From the meadows across the creek, and over the fields, came a far
tinkling of farm-bells. Three months ago, at this hour, John Harkless had
listened to that sound, and its great lonesomeness had touched his heart
like a cold hand; but now, as the mists were rising from the water and the
small stars pierced the sky one by one, glinting down through the dim,
immeasurable blue distances, he found no loneliness in heaven or earth. He
leaned forward toward her; the bench was between them. The last light was
gone; evening had fallen.
"And now--" he said.
She moved backward as he leaned nearer.
"You promised to remember on the day you understood," she answered, a
little huskily, "that it was all from the purest gratitude."
"And--and there is nothing else?"
"If there were," she said, and her voice grew more and more unsteady, "if
there were, can't you see that what I have done--" She stopped, and then,
suddenly, "Ah, it would have been _brazen_!"

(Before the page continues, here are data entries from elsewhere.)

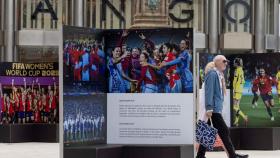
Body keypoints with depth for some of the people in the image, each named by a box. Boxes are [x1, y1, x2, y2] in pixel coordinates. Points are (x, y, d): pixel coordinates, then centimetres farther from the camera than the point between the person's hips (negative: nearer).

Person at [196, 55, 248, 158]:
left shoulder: (220, 75, 19)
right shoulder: (212, 74, -10)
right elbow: (209, 91, -18)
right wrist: (209, 108, -25)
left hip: (216, 109, 9)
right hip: (213, 109, -9)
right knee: (224, 131, -6)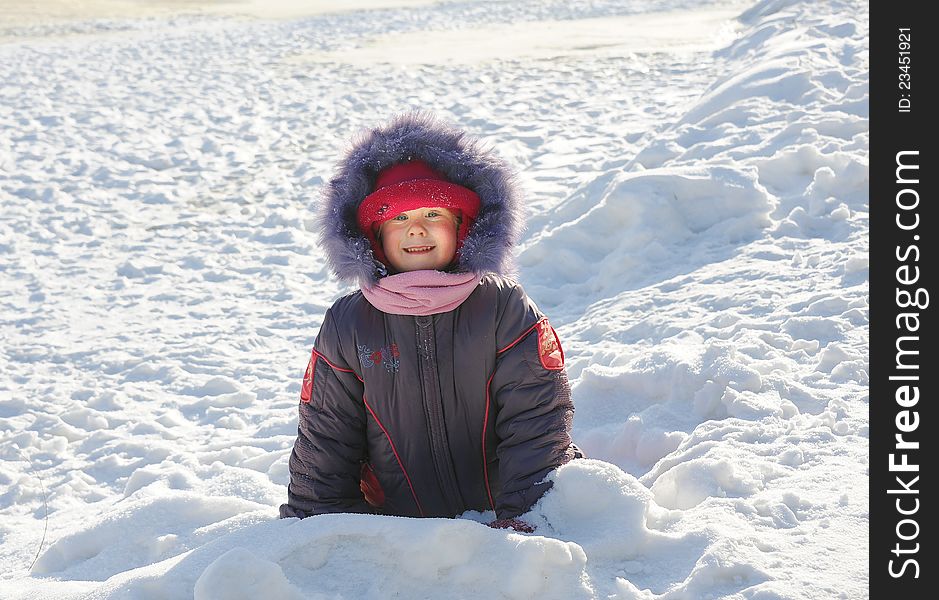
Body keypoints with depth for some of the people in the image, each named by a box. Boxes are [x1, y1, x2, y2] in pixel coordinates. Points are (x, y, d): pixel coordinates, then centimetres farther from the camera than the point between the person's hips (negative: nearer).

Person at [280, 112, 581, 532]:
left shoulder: (504, 308, 0)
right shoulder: (346, 326, 5)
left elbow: (535, 422, -3)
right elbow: (325, 440, 12)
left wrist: (521, 516, -13)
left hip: (498, 517, 0)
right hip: (394, 533, 1)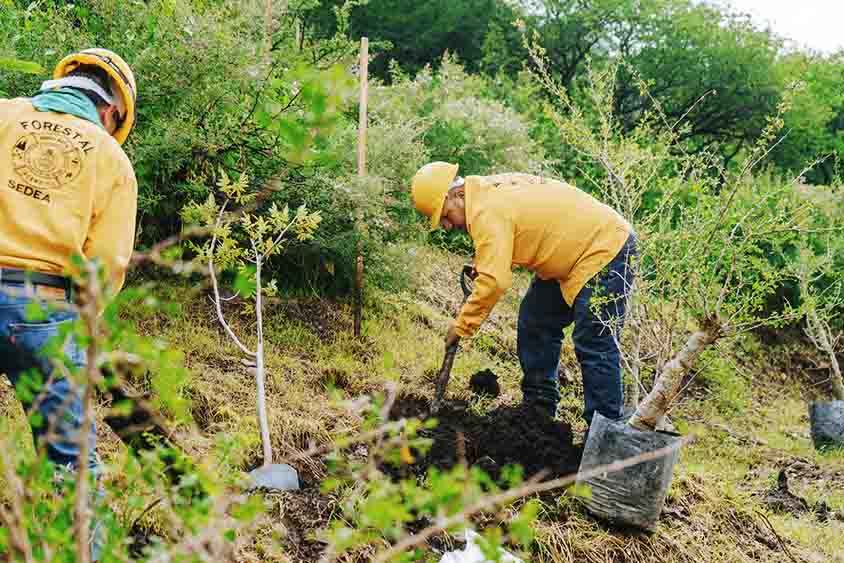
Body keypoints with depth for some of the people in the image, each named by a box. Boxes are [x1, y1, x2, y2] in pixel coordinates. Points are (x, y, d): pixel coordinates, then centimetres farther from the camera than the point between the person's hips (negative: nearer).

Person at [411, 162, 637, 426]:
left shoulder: (487, 213, -26)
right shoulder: (489, 189, 5)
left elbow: (494, 280, -31)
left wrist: (462, 325, -20)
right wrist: (484, 261, 2)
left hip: (606, 250, -11)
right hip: (571, 250, 11)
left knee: (594, 346, -12)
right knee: (535, 322, 14)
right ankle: (539, 407, 24)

He looked up at the little stars and he heard the bells, and they struck
into his heart like a dirge. He made a singular gesture of abnegation, and
then dropped upon the bench with his head bowed between his hands.

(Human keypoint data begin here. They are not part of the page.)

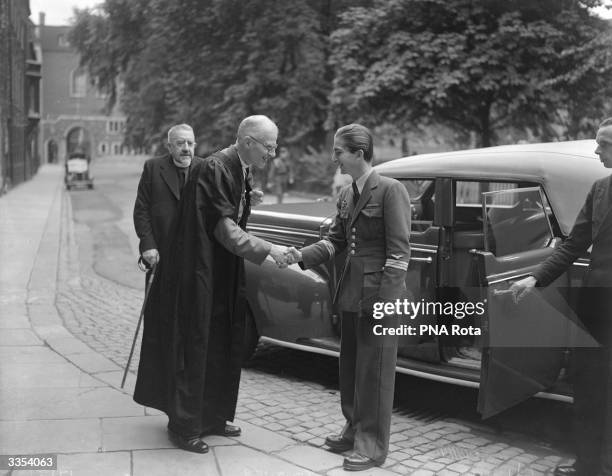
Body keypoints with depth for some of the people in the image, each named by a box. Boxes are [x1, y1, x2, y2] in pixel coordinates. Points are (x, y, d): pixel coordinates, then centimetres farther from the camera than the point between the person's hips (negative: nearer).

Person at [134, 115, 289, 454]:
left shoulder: (242, 171, 8)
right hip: (199, 271, -9)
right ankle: (184, 426, 14)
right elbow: (224, 228, -24)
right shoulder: (213, 169, -20)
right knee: (194, 346, 0)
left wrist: (249, 202, 2)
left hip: (225, 273, 9)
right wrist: (268, 249, -27)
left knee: (224, 347, 15)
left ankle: (213, 416, 30)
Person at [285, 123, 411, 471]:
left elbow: (399, 252, -16)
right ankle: (355, 430, 34)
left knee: (374, 371, 2)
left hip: (380, 295, -8)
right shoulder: (347, 194, 11)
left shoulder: (391, 191, -13)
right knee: (350, 366, 17)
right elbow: (336, 240, 13)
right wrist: (304, 257, -3)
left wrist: (384, 302, -19)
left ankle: (373, 446, 15)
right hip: (352, 293, 8)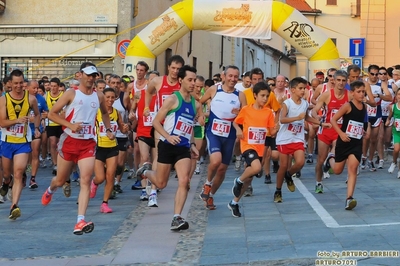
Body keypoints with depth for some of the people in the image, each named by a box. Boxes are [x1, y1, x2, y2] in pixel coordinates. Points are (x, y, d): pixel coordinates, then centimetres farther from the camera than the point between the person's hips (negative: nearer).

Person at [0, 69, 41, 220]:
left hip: (23, 141, -1)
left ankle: (14, 206, -19)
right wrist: (17, 120, -26)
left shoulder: (30, 98, -3)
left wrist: (36, 129, 6)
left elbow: (37, 114, 17)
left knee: (18, 174, -14)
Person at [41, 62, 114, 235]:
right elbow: (52, 113, -7)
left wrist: (108, 129, 14)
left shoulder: (99, 96, 8)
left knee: (86, 180, -15)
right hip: (69, 141, -2)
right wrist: (70, 125, -18)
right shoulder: (71, 94, -5)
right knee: (61, 180, 13)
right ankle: (50, 190, 52)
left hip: (88, 143, 2)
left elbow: (104, 113, 29)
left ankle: (80, 222, -21)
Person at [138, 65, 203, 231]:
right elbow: (156, 122, -8)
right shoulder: (172, 99, -8)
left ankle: (177, 218, -12)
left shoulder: (196, 104, 11)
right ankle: (146, 173, 42)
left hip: (184, 148, 4)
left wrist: (192, 145, 14)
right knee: (161, 184, 8)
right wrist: (168, 136, -22)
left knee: (184, 181, -14)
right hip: (167, 146, -4)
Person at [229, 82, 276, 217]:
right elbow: (235, 122, 7)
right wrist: (238, 130, -13)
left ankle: (234, 203, 27)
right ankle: (238, 181, -2)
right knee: (256, 167, -31)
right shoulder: (246, 110, -6)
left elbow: (272, 132, 3)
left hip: (260, 148, 4)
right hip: (248, 145, -4)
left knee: (249, 178, 11)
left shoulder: (268, 112, 1)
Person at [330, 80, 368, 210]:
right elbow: (333, 120, -16)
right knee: (337, 171, 11)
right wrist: (341, 133, -24)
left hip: (357, 143, 3)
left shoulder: (364, 107, 4)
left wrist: (364, 131, 11)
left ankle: (349, 198, -14)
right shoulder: (347, 106, -14)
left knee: (352, 168, -12)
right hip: (344, 142, -3)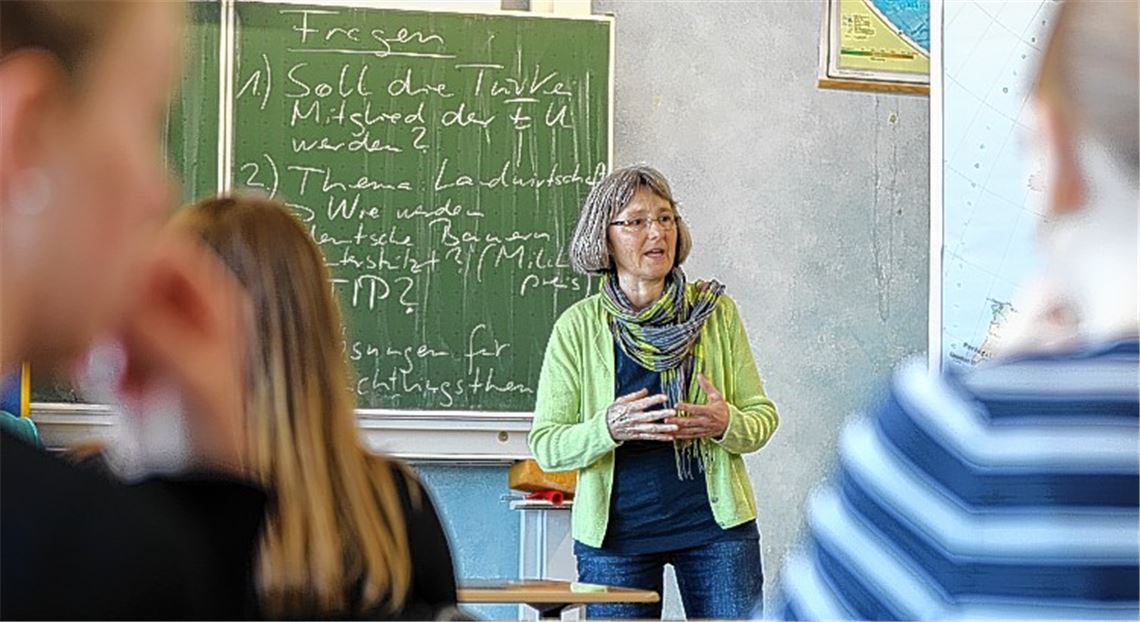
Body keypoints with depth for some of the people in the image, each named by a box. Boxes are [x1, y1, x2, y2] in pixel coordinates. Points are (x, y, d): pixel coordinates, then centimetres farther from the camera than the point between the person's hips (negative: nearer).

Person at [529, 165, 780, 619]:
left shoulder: (716, 311, 4)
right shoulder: (578, 326, 0)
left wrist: (725, 423, -16)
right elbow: (545, 445, -2)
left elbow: (763, 416, 7)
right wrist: (609, 428, -21)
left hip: (716, 524, 1)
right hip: (615, 530, -1)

She pressed her hand to her bosom, watching him in a startled fashion, her
eyes wide and her lips parted. She took a few quick, short steps toward
the garden, still watching him over her shoulder.
"You mustn't worry," he said, not lifting his bent head, "I know you're
sorry. I'll be all right in a minute."
She gave a hurried glance from right to left and from left to right, like
one in terror seeking a way of escape; she gathered her skirts in her
hand, as if to run into the garden; but suddenly she turned and ran to
him--ran to him swiftly, with her great love shining from her eyes. She
sank upon her knees beside him. She threw her arms about his neck and
kissed him on the forehead.
"Oh, my dear, don't you see?" she whispered, "don't you see--don't you
see?"
When they heard the judge calling from the orchard, they went back through
the garden toward the house. It was dark; the whitest asters were but gray
splotches. There was no one in the orchard; Briscoe had gone indoors.

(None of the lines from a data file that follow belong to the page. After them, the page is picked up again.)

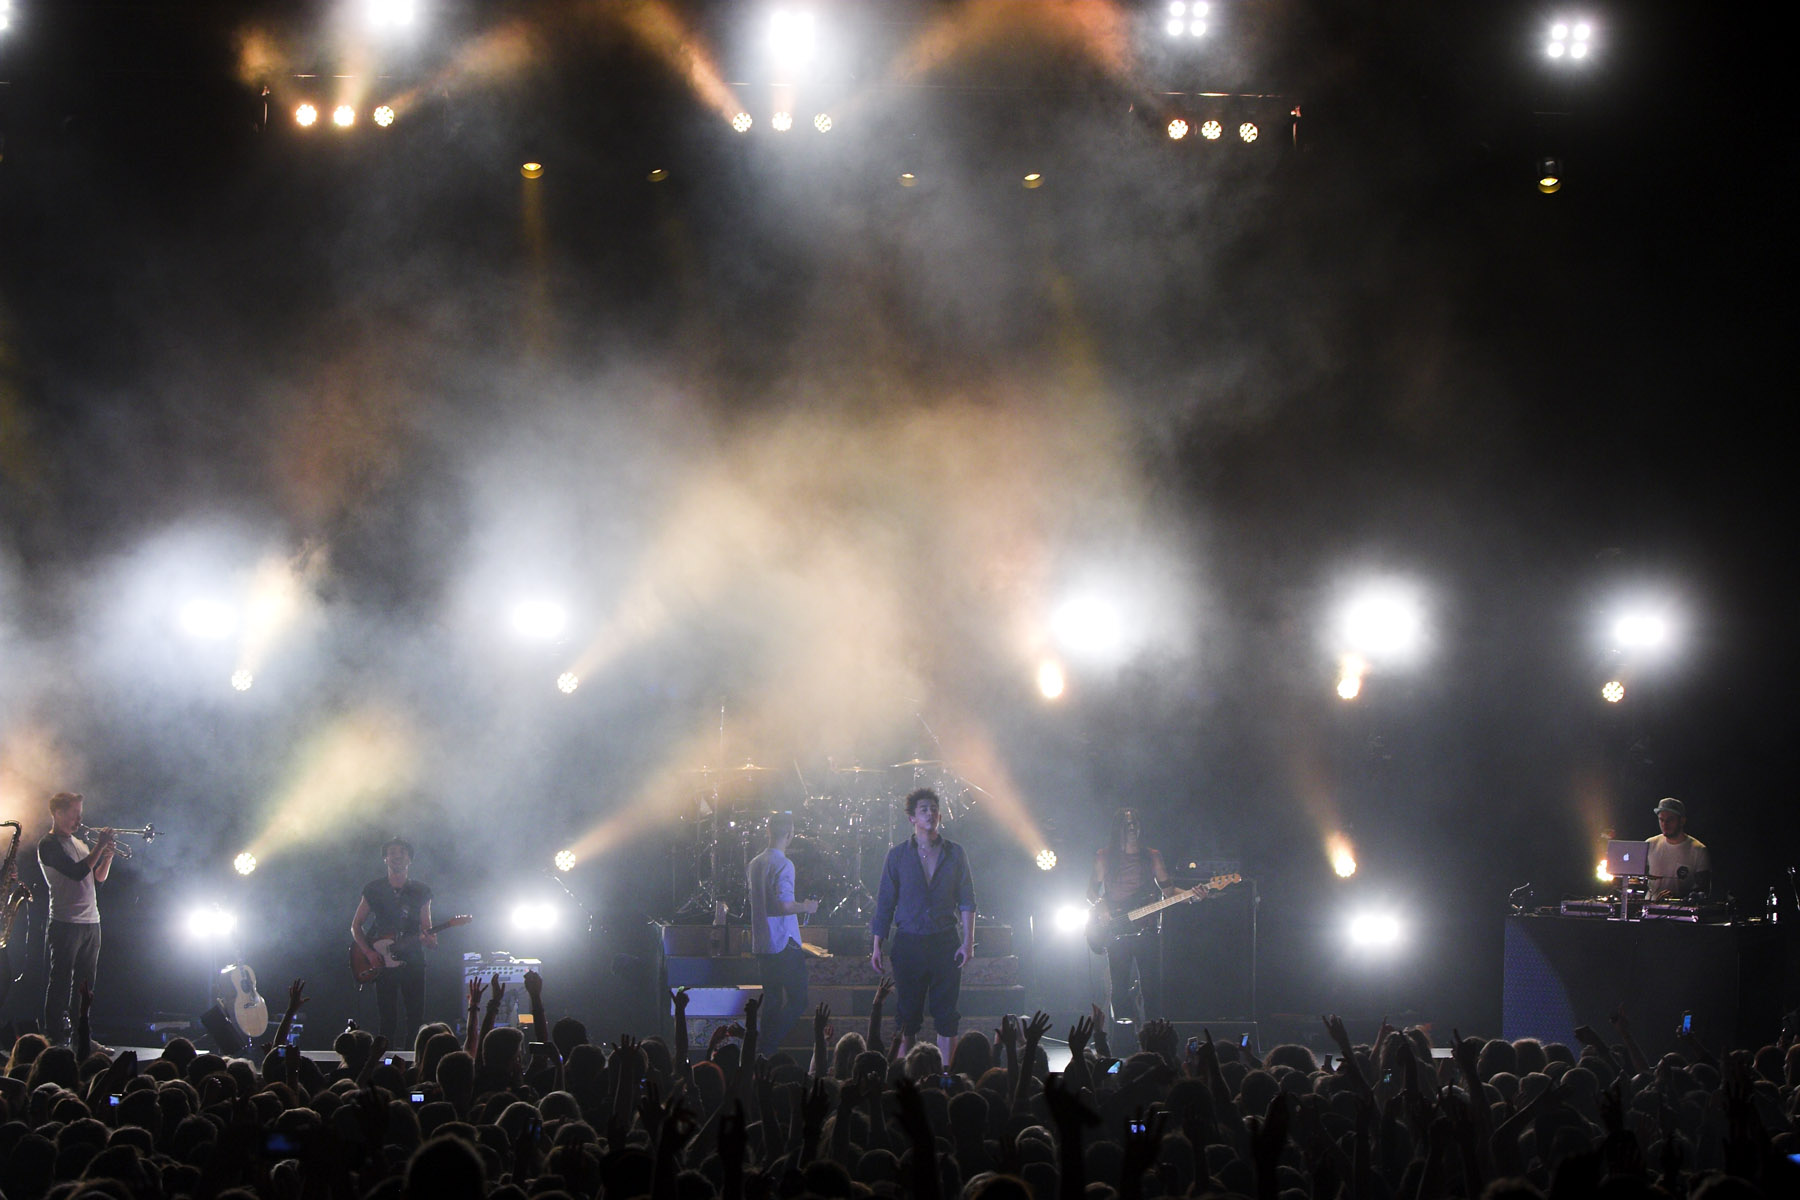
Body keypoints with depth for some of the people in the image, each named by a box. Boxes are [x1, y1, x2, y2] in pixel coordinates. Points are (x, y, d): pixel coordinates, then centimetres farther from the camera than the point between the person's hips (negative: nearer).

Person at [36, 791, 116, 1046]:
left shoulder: (79, 844, 19)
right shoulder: (49, 845, -7)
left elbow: (98, 878, 18)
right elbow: (77, 872, -19)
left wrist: (108, 855, 3)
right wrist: (100, 847, -14)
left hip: (91, 922, 8)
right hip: (65, 923, -8)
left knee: (85, 983, 9)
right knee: (60, 982, -6)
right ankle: (55, 1037, -4)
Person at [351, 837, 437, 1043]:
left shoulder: (421, 892, 7)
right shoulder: (374, 890, 5)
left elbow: (426, 930, 7)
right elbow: (355, 927, 9)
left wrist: (429, 940, -17)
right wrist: (368, 952, -6)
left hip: (412, 961, 1)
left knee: (416, 1016, -4)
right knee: (388, 1018, -2)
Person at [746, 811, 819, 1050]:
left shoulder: (754, 864, 11)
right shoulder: (783, 865, -14)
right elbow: (785, 904, -23)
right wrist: (806, 907, -4)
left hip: (761, 944, 8)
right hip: (784, 943, -8)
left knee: (771, 1000, 14)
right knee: (797, 1000, -4)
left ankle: (765, 1048, 12)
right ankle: (771, 1046, -14)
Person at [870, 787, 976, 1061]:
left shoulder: (955, 854, 6)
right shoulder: (898, 855, 5)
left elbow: (967, 901, 5)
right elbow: (884, 904, 6)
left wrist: (968, 942, -5)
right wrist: (877, 946, 1)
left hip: (946, 943, 0)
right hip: (909, 943, 0)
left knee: (946, 1014, 0)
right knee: (907, 1015, 1)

"Did you know you are to drive me into town in the phaeton for the
fireworks?" she asked.
"Fireworks?"
"Yes; the Great Harkless has come home."
Even in the darkness he could see the look the vision had given him when
the barouche turned into the Square. She smiled upon him and said, "All
afternoon I was wishing I could have been your mother."
He clasped her hand more tightly. "This wonderful world!" he cried.
"Yesterday I had a doctor--a doctor to cure me of love-sickness!"
They went on a little way. "We must hurry," she said. "I am sure they have
been waiting for us." This was true; they had.
From the dining-room came laughter and hearty voices, and the windows were
bright with the light of many lamps. By and by, they stood just outside
the patch of light that fell from one of the windows.
"Look," said Helen. "Aren't they good, dear people?"
"The beautiful people!" he answered.